JAKARTA – Sekitar 28 bank pengelola dana haji berupaya memperoleh stempel dijamin dari Lembaga Penjamin Simpanan (LPS).
LPS sendiri hanya memberikan waktu pemrosesan hingga Oktober 2013.
“Yang sembilan sudah memperoleh surat keterangan ikut program penjaminan,” kata Direktur Grup Penjaminan LPS, Tindomora Siregar, di Jakarta, Kamis,(12/9).
Menurut Tindomora, tanpa persetujuan LPS, maka dana nasabah haji yang disimpan di bank tak mendapat jaminan.
Hingga saat ini, ada 28 bank yang mengajukan surat keterangan mengikuti program penjaminan dana haji ke LPS.
Dikatakan Tindomora, dari 19 bank pengelola dana haji, LPS baru memberikan surat keterangan mengikuti program penjaminan kepada dua bank, yakni Bank Syariah Mandiri (BSM) dan Bank Sumatera Utara (Sumut).
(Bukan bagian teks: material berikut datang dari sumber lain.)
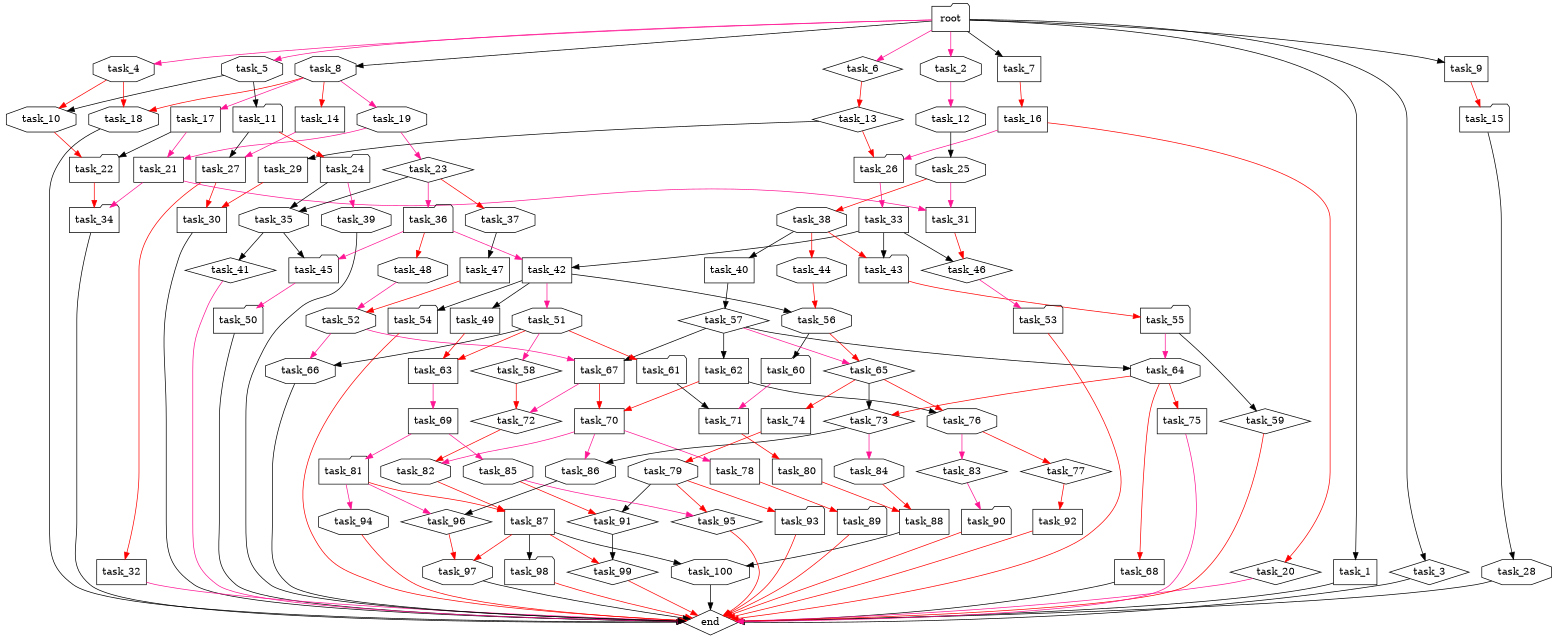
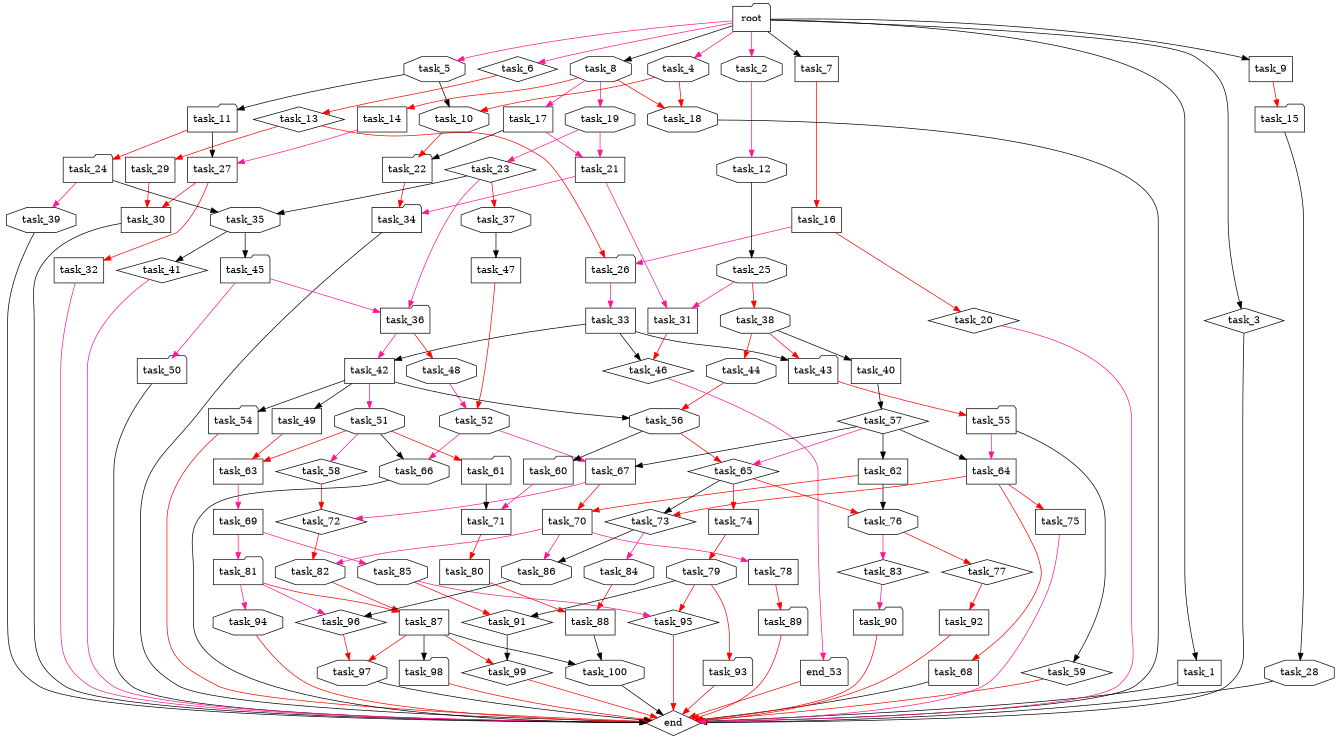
  digraph {
    node [shape=box]
    edge [color=red]
    task_13 [shape=diamond]
    task_29
    task_26 [shape=folder]
    task_30
    task_33
    task_10 [shape=octagon]
    task_22 [shape=folder]
    task_34 [shape=folder]
    task_84 [shape=octagon]
    task_88
    task_100 [shape=octagon]
    task_54 [shape=folder]
    end [shape=diamond]
    task_50 [shape=folder]
    task_58 [shape=diamond]
    task_72 [shape=diamond]
    task_82 [shape=octagon]
    task_14
    task_27
    task_32
    root [shape=folder]
    task_1
    task_7
    task_9
    task_8 [shape=octagon]
    task_2 [shape=octagon]
    task_5 [shape=octagon]
    task_3 [shape=diamond]
    task_6 [shape=diamond]
    task_4 [shape=octagon]
    task_16
    task_15 [shape=folder]
    task_17
    task_19 [shape=octagon]
    task_18 [shape=octagon]
    task_12 [shape=octagon]
    task_11 [shape=folder]
    task_68
    task_28 [shape=octagon]
    task_87
    task_99 [shape=diamond]
    task_98 [shape=folder]
    task_97 [shape=octagon]
    task_35 [shape=octagon]
    task_41 [shape=diamond]
    task_45 [shape=folder]
    task_21
    task_31
    task_79 [shape=octagon]
    task_93 [shape=folder]
    task_91 [shape=diamond]
    task_95 [shape=diamond]
    task_24 [shape=folder]
    task_39 [shape=octagon]
    task_20 [shape=diamond]
    task_37 [shape=octagon]
    task_47
    task_52 [shape=octagon]
    task_85 [shape=octagon]
    task_69
    task_81 [shape=folder]
    task_94 [shape=octagon]
    task_96 [shape=diamond]
    task_25 [shape=octagon]
    task_38 [shape=octagon]
    task_43 [shape=folder]
    task_44 [shape=octagon]
    task_40
    task_46 [shape=diamond]
    task_55 [shape=folder]
    task_56 [shape=octagon]
    task_57 [shape=diamond]
    task_23 [shape=diamond]
    task_62
    task_70
    task_76 [shape=octagon]
    task_86 [shape=octagon]
    task_78
    task_77 [shape=diamond]
    task_83 [shape=diamond]
    task_48 [shape=octagon]
    task_67
    task_66 [shape=octagon]
    task_65 [shape=diamond]
    task_73 [shape=diamond]
    task_74
    task_42
    task_51 [shape=octagon]
    task_49
-   task_53 [shape=folder]
+   task_53 [shape=folder label=end_53]
    task_59 [shape=diamond]
-   task_64 [shape=octagon]
+   task_64
    task_60 [shape=folder]
    task_71
    task_90 [shape=folder]
    task_36 [shape=folder]
    task_63
    task_61 [shape=folder]
    task_80
    task_92
    task_75
    task_89 [shape=folder]
-   task_13 -> task_29 [color=black]
+   task_13 -> task_29
    task_13 -> task_26
    task_29 -> task_30
    task_26 -> task_33 [color=deeppink]
    task_30 -> end [color=black]
    task_33 -> task_43 [color=black]
    task_33 -> task_46 [color=black]
    task_33 -> task_42 [color=black]
    task_10 -> task_22
    task_22 -> task_34
    task_34 -> end [color=black]
    task_84 -> task_88
    task_88 -> task_100 [color=black]
    task_100 -> end [color=black]
    task_54 -> end
    task_50 -> end [color=black]
    task_58 -> task_72
    task_72 -> task_82
    task_82 -> task_87
    task_14 -> task_27 [color=deeppink]
    task_27 -> task_30
    task_27 -> task_32
    task_32 -> end [color=deeppink]
    root -> task_1 [color=black]
    root -> task_7 [color=black]
    root -> task_9 [color=black]
    root -> task_8 [color=black]
    root -> task_2 [color=deeppink]
    root -> task_5 [color=deeppink]
    root -> task_3 [color=black]
    root -> task_6 [color=deeppink]
    root -> task_4 [color=deeppink]
    task_1 -> end [color=black]
    task_7 -> task_16
    task_9 -> task_15
    task_8 -> task_14
    task_8 -> task_17 [color=deeppink]
    task_8 -> task_19 [color=deeppink]
    task_8 -> task_18
    task_2 -> task_12 [color=deeppink]
    task_5 -> task_10 [color=black]
    task_5 -> task_11 [color=black]
    task_3 -> end [color=black]
    task_6 -> task_13
    task_4 -> task_10
    task_4 -> task_18
    task_16 -> task_26 [color=deeppink]
    task_16 -> task_20
    task_15 -> task_28 [color=black]
    task_17 -> task_22 [color=black]
    task_17 -> task_21 [color=deeppink]
    task_19 -> task_21 [color=deeppink]
    task_19 -> task_23 [color=deeppink]
    task_18 -> end [color=black]
    task_12 -> task_25 [color=black]
    task_11 -> task_27 [color=black]
    task_11 -> task_24
    task_68 -> end [color=black]
    task_28 -> end [color=black]
    task_87 -> task_100 [color=black]
    task_87 -> task_99
    task_87 -> task_98 [color=black]
    task_87 -> task_97
    task_99 -> end
    task_98 -> end
    task_97 -> end [color=black]
    task_35 -> task_41 [color=black]
    task_35 -> task_45 [color=black]
    task_41 -> end [color=deeppink]
    task_45 -> task_50 [color=deeppink]
    task_21 -> task_34 [color=deeppink]
    task_21 -> task_31 [color=deeppink]
    task_31 -> task_46
    task_79 -> task_93
    task_79 -> task_91 [color=black]
    task_79 -> task_95
    task_93 -> end
    task_91 -> task_99 [color=black]
    task_95 -> end
    task_24 -> task_35 [color=black]
    task_24 -> task_39 [color=deeppink]
    task_39 -> end [color=black]
    task_20 -> end [color=deeppink]
    task_37 -> task_47 [color=black]
    task_47 -> task_52
    task_52 -> task_67 [color=deeppink]
    task_52 -> task_66 [color=deeppink]
    task_85 -> task_91
    task_85 -> task_95 [color=deeppink]
    task_69 -> task_85 [color=deeppink]
    task_69 -> task_81 [color=deeppink]
    task_81 -> task_87
    task_81 -> task_94 [color=deeppink]
    task_81 -> task_96 [color=deeppink]
    task_94 -> end
    task_96 -> task_97
    task_25 -> task_31 [color=deeppink]
    task_25 -> task_38
    task_38 -> task_43
    task_38 -> task_44
    task_38 -> task_40 [color=black]
    task_43 -> task_55
    task_44 -> task_56
    task_40 -> task_57 [color=black]
    task_46 -> task_53 [color=deeppink]
    task_55 -> task_59 [color=black]
    task_55 -> task_64 [color=deeppink]
    task_56 -> task_65
    task_56 -> task_60 [color=black]
    task_57 -> task_62 [color=black]
    task_57 -> task_67 [color=black]
    task_57 -> task_65 [color=deeppink]
    task_57 -> task_64 [color=black]
    task_23 -> task_35 [color=black]
    task_23 -> task_37
    task_23 -> task_36 [color=deeppink]
    task_62 -> task_70
    task_62 -> task_76 [color=black]
    task_70 -> task_82 [color=deeppink]
    task_70 -> task_86 [color=deeppink]
    task_70 -> task_78 [color=deeppink]
    task_76 -> task_77
    task_76 -> task_83 [color=deeppink]
    task_86 -> task_96 [color=black]
    task_78 -> task_89
    task_77 -> task_92
    task_83 -> task_90 [color=deeppink]
    task_48 -> task_52 [color=deeppink]
    task_67 -> task_72 [color=deeppink]
    task_67 -> task_70
    task_66 -> end [color=black]
    task_65 -> task_76
    task_65 -> task_73 [color=black]
    task_65 -> task_74
    task_73 -> task_84 [color=deeppink]
    task_73 -> task_86 [color=black]
    task_74 -> task_79
    task_42 -> task_54 [color=black]
    task_42 -> task_56 [color=black]
    task_42 -> task_51 [color=deeppink]
    task_42 -> task_49 [color=black]
    task_51 -> task_58 [color=deeppink]
    task_51 -> task_66 [color=black]
    task_51 -> task_63
    task_51 -> task_61
    task_49 -> task_63
    task_53 -> end
    task_59 -> end
    task_64 -> task_68
    task_64 -> task_73
    task_64 -> task_75
    task_60 -> task_71 [color=deeppink]
    task_71 -> task_80
    task_90 -> end
-   task_36 -> task_45 [color=deeppink]
+   task_45 -> task_36 [color=deeppink]
    task_36 -> task_48
    task_36 -> task_42 [color=deeppink]
    task_63 -> task_69 [color=deeppink]
    task_61 -> task_71 [color=black]
    task_80 -> task_88
    task_92 -> end
    task_75 -> end [color=deeppink]
    task_89 -> end
  }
Sebanyak 17 bank lain masih harus melengkapi dokumen persyaratan, terutama rincian nama nasabah tabungan haji.
Lebih lanjut Tindomora meminta bank-bank yang belum menerima surat keterangan penjaminan dari LPS segera melengkapi persyaratan yang ditetapkan.
“Segera lengkapi persyaratan, masih ada waktu sampai Oktober,” tegasnya.
Sementara itu, Sekretaris Perusahaan Bank Muamalat, Ninanda Sari mengaku Bank Muamalat, sudah menyerahkan surat pengajuan ke LPS sejak beberapa waktu lalu.